#### Trecho original:
• • • • • • •
Promotora Lisiane – Em regra, mulheres de classes menos favorecidas, com baixa escolaridade. Essas são as maiores vítimas, porque vivem em condições às vezes impróprias, com facilidade de acesso ao álcool e às drogas, fatores que propiciam a violência. É o público mais vulnerável. A violência doméstica também acontece nas classes com mais poder aquisitivo, mas esses casos vêm menos à tona. Também há registros de ocorrências feitas por mulheres haitianas.
A agressão física é antecedida pela moral e psicológica?
Promotora Lisiane – Sim. A agressão física ocorre geralmente no momento da explosão, porque essa vítima já vinha sofrendo violência moral e psicológica há bastante tempo. Muitas vezes, ela não se dá conta da violência que vem sofrendo. A agressão não acontece da noite para o dia. A agressão é antecedida por agressão à autoestima, humilhação na relação e menosprezo. Toda essa pressão, coloca a vítima na condição de inferioridade proposta pelo agressor e pela sociedade onde culturalmente ela está inserida.
Pelo Revivi, em 2019, foram realizados 1.394 atendimentos de casos em andamento e 287 novos. Em 2020, foram 1.436 atendimentos, 298 novos. Isso não significa que a violência diminuiu durante a pandemia, só que não foi tão denunciada, por vários medos, entre eles o de contaminação e o de estar junto ao agressor, além da falta de recursos financeiros e da dificuldade de ter onde ir nessa situação. Esses motivos, seguramente, devem ter impedido muitas vítimas de efetuarem a denúncia.
Os agressores são reabilitados de alguma maneira?
Promotora Lisiane – Sim, havia, antes da pandemia, grupos reflexivos sobre violência só para homens. Um trabalho feito por psicólogas, assistente social, advogada, envolvendo a parte jurídica e a social. Eram de oito a doze encontros realizados no Fórum, encabeçados pelo Revivi. Muitos desses homens aumentaram sua compreensão acerca dos gatilhos da violência, diminuindo a reincidência. Outros foram encaminhados para atendimento nos CAPS.
O que fazer para mudar a sociedade patriarcal?
• • • • • • •
#### Dados extraídos:

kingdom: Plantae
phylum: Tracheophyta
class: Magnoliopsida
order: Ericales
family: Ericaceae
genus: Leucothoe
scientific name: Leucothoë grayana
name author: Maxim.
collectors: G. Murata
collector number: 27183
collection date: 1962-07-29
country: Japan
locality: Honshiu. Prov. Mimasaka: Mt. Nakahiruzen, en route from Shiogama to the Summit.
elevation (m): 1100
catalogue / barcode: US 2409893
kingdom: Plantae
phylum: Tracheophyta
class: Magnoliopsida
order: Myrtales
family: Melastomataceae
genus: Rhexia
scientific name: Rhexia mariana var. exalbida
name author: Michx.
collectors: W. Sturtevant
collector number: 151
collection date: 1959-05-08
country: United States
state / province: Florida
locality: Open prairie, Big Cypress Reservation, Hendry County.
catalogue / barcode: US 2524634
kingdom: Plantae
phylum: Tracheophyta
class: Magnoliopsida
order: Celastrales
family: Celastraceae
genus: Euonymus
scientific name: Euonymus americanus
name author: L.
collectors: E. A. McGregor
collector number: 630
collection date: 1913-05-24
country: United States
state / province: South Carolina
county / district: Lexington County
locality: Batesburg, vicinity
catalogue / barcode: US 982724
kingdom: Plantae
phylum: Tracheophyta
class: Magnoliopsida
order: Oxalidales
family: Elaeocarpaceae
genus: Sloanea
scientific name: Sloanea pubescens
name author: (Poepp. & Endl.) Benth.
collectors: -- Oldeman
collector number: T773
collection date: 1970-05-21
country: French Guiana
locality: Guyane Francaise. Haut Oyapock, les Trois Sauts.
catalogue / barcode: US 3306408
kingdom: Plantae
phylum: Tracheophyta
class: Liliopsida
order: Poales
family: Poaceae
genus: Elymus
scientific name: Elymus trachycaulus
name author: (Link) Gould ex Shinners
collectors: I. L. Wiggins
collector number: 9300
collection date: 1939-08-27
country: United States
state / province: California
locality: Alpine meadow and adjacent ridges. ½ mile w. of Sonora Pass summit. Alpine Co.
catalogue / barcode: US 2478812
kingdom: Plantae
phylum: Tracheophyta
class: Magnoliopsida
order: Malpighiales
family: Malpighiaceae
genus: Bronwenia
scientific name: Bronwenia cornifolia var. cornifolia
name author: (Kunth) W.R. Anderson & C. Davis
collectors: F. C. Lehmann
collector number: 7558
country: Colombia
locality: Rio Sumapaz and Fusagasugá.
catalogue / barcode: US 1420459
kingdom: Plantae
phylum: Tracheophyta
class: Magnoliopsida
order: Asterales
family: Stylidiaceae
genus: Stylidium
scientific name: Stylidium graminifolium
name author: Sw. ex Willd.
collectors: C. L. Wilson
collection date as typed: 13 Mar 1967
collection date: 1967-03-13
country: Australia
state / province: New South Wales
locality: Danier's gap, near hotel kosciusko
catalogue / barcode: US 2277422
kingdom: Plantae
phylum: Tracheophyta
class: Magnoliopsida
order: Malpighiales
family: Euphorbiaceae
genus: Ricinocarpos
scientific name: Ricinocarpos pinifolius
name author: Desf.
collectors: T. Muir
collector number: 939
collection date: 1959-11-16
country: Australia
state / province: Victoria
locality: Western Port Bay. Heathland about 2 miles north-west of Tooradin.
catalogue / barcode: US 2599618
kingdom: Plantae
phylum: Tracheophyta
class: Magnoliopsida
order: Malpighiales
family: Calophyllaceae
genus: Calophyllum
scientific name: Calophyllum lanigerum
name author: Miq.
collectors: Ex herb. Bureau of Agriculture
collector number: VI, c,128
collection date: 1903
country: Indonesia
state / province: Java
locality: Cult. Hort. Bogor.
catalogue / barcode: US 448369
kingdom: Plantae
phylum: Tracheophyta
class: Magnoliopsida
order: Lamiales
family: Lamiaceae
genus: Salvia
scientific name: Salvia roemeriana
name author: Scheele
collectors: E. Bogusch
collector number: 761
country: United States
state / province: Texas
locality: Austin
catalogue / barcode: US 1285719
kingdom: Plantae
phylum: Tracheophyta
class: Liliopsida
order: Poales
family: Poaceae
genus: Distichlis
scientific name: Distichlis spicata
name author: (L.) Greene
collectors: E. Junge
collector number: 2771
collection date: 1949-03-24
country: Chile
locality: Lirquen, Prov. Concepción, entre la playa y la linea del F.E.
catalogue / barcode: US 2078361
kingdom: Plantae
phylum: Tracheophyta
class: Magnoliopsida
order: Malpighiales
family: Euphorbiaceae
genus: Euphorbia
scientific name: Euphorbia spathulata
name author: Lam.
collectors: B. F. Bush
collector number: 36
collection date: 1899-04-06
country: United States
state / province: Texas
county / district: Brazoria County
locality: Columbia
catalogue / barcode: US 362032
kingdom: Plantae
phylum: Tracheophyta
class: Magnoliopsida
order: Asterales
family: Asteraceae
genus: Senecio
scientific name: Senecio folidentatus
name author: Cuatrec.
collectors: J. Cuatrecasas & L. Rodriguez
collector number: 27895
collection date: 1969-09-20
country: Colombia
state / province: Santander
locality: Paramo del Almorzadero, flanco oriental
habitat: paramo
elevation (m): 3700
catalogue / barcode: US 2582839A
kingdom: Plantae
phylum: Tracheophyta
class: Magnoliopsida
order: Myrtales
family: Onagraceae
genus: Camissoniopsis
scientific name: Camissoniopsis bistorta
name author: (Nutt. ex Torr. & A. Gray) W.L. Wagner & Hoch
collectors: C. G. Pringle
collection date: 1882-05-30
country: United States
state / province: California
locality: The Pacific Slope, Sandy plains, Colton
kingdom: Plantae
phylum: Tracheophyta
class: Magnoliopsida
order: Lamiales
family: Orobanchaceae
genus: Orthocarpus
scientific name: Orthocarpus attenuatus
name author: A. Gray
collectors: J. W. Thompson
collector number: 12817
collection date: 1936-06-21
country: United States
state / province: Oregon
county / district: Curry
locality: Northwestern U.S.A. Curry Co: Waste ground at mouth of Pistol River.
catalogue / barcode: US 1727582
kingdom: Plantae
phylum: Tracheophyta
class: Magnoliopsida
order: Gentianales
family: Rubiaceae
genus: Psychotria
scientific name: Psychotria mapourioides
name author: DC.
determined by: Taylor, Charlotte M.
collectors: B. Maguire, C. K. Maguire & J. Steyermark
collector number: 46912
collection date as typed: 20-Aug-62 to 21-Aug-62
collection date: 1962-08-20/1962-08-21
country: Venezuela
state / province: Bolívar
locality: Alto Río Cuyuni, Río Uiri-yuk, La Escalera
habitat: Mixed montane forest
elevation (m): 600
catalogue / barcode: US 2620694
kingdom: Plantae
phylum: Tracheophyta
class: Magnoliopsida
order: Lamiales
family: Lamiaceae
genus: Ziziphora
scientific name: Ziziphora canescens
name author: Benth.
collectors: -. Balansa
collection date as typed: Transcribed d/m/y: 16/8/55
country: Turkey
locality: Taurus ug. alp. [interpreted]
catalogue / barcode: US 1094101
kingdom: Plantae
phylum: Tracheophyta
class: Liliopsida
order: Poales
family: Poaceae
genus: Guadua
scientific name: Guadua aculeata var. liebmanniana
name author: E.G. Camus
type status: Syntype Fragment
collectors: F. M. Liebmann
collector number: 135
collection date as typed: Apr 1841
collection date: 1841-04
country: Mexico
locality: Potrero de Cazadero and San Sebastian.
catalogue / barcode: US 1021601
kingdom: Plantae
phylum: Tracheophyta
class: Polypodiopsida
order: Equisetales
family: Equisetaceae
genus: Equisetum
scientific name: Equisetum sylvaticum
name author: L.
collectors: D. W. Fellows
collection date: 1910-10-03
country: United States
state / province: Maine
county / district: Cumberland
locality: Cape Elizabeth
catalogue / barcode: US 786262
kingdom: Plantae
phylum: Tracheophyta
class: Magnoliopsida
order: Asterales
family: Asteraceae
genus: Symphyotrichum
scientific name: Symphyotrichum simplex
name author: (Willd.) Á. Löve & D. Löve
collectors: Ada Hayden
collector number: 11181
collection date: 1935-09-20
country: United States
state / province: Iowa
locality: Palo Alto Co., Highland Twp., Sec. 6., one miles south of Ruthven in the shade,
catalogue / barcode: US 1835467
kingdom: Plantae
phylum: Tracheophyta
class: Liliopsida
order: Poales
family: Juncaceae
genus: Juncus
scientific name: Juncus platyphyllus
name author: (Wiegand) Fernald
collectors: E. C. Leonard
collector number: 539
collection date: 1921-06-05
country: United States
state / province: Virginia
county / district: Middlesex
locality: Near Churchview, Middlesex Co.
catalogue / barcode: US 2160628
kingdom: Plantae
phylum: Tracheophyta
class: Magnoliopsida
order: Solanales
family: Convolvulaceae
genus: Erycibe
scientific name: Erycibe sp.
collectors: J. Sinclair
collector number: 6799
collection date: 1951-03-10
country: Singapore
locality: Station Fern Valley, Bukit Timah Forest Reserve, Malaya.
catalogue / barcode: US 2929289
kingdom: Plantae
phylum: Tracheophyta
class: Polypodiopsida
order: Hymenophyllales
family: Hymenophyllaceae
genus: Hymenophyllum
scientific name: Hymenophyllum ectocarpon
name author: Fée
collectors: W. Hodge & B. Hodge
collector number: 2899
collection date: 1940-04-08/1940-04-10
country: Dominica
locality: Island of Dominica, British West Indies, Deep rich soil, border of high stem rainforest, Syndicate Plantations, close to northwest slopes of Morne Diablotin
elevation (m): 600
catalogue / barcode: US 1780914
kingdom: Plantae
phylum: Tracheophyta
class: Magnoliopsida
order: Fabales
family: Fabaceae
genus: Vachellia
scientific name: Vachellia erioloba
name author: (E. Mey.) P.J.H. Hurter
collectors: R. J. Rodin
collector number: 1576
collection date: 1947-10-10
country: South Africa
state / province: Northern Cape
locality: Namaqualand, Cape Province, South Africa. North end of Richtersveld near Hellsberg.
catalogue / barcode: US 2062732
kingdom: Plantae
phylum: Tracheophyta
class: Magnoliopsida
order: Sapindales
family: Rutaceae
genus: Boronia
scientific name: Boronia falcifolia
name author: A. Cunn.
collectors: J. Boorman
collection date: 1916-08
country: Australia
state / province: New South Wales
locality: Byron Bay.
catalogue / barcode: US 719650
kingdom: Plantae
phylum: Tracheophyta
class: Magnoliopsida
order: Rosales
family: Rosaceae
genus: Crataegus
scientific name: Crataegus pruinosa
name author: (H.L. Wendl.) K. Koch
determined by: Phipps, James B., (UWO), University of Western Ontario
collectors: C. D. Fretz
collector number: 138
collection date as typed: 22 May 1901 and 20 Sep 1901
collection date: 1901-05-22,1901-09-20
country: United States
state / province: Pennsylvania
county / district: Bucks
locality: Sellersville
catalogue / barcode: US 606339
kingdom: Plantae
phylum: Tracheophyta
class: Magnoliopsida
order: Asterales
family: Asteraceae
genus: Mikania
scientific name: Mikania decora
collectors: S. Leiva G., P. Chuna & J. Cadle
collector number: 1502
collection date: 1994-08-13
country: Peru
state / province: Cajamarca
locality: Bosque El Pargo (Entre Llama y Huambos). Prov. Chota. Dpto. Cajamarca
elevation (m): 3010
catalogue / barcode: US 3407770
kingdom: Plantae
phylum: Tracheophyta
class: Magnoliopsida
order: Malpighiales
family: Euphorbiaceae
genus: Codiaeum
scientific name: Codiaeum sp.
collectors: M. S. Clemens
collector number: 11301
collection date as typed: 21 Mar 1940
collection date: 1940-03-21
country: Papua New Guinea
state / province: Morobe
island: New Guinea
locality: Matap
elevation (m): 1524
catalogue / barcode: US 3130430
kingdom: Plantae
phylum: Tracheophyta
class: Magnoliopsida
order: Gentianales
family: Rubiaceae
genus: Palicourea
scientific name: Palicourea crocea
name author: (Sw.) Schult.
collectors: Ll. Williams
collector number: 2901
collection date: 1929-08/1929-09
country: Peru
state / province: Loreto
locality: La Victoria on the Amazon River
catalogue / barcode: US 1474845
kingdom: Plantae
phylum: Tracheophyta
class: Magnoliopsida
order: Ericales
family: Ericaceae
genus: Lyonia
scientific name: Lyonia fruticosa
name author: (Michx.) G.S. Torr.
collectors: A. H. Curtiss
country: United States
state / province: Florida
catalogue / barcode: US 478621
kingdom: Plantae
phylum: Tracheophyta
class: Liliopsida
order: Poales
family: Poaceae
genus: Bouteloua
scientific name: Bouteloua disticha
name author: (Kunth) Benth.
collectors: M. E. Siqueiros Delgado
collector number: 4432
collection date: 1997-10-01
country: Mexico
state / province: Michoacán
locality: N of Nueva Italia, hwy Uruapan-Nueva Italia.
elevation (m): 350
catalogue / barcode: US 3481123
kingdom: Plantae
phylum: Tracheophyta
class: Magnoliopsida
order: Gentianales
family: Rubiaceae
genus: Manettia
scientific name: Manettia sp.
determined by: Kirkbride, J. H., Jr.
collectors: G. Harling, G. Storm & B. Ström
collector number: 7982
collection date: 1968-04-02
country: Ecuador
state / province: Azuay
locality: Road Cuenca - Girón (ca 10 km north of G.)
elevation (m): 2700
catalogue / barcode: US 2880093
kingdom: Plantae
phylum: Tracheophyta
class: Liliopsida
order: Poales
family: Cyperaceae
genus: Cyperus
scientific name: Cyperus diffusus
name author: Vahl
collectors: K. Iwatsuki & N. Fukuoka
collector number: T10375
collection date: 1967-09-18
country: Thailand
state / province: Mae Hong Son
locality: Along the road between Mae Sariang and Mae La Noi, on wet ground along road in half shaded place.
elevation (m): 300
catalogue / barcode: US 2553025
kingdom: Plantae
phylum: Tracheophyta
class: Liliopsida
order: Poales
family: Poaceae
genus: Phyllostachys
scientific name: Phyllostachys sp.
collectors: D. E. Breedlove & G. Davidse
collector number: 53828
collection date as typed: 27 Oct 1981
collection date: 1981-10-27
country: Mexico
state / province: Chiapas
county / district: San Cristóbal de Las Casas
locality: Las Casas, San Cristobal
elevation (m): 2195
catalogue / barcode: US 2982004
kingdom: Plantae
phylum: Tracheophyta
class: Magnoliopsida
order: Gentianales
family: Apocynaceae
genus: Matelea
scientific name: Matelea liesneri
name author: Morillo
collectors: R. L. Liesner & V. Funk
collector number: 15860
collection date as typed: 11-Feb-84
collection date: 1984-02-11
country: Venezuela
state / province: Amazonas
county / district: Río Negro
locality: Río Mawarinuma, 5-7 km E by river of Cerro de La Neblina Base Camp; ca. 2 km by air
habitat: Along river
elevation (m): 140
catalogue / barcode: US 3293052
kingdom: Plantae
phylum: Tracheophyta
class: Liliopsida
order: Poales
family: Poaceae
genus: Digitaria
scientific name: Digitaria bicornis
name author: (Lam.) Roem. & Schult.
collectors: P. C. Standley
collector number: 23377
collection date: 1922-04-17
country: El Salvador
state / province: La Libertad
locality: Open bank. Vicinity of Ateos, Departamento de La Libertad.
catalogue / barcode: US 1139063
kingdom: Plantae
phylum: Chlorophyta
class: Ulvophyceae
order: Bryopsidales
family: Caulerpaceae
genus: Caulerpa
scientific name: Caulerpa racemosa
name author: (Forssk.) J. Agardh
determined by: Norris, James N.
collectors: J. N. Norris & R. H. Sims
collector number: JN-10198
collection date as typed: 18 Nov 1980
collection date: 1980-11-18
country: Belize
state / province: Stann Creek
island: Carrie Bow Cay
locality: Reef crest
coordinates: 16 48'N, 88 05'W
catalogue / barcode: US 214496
• • • • • • •
#### Proposta da atividade:
1 - Que motivos o texto sobre violência doméstica aponta para que muitas vítimas não tenham feito a denúncia durante a pandemia?
2 - Retome o texto sobre violência doméstica logo depois da última pergunta.

#### Respostas da atividade:
1 -
- O medo de contaminação
- O medo de estar junto ao agressor
- A falta de recursos financeiros
- A dificuldade de ter onde ir nessa situação

2 -
Promotora Lisiane – Nada se muda da noite para o dia, não existem mudanças que se consiga fazer num estalar de dedos. É uma questão de vivência cultural. A sociedade patriarcal atual vem de muito tempo. Vemos isso tanto em famílias de classe baixa, quanto em famílias de classe alta. O que precisamos fazer é educar a população, porque a violência de gênero é um retrocesso social. Quando se pensa no futuro, queremos igualdade entre homens e mulheres. Eles só se diferem biologicamente e organicamente. No mais, têm que ter igualdade e oportunidade, igualdade de salário e igualdade de tratamento. Ainda vivemos numa sociedade muito machista. Muitos estigmatizam a mulher. A vergonha, o medo, a dependência econômica e a falta de profissionalização da mulher propiciam que ela se mantenha nessa situação. As mulheres têm vergonha de dizer que são vítimas de agressões morais e físicas na própria casa. Em muitos lares, elas vão se submetendo por vergonha: do vizinho, do patrão. A cultura machista diz que “mulher gosta de apanhar”. Mulher não gosta de apanhar, mulher gosta de ser tratada como um ser humano, como qualquer um gosta de ser tratado.
Como o poder público e a comunidade podem auxiliar mais as mulheres vítimas de violência doméstica?
Promotora Lisiane – Temos que unir forças para ampliar a rede de proteção às vítimas de violência. É preciso ajudar essas mulheres a suportar as agressões sofridas, aumentando a autoestima. Além disso, elas precisam de uma profissão para se inserir no mercado de trabalho. Precisam de cursos profissionalizantes, com os prestados por entidades como o Senai e Senac. O próprio Sine poderia priorizar vítimas de violência doméstica na canalização de diversos trabalhos. São questões que precisamos melhorar nas políticas públicas. Também são válidas as campanhas educativas, com a divulgação dos direitos das vítimas. Todas devem saber que existem delegacias especializadas onde podem pedir medidas protetivas.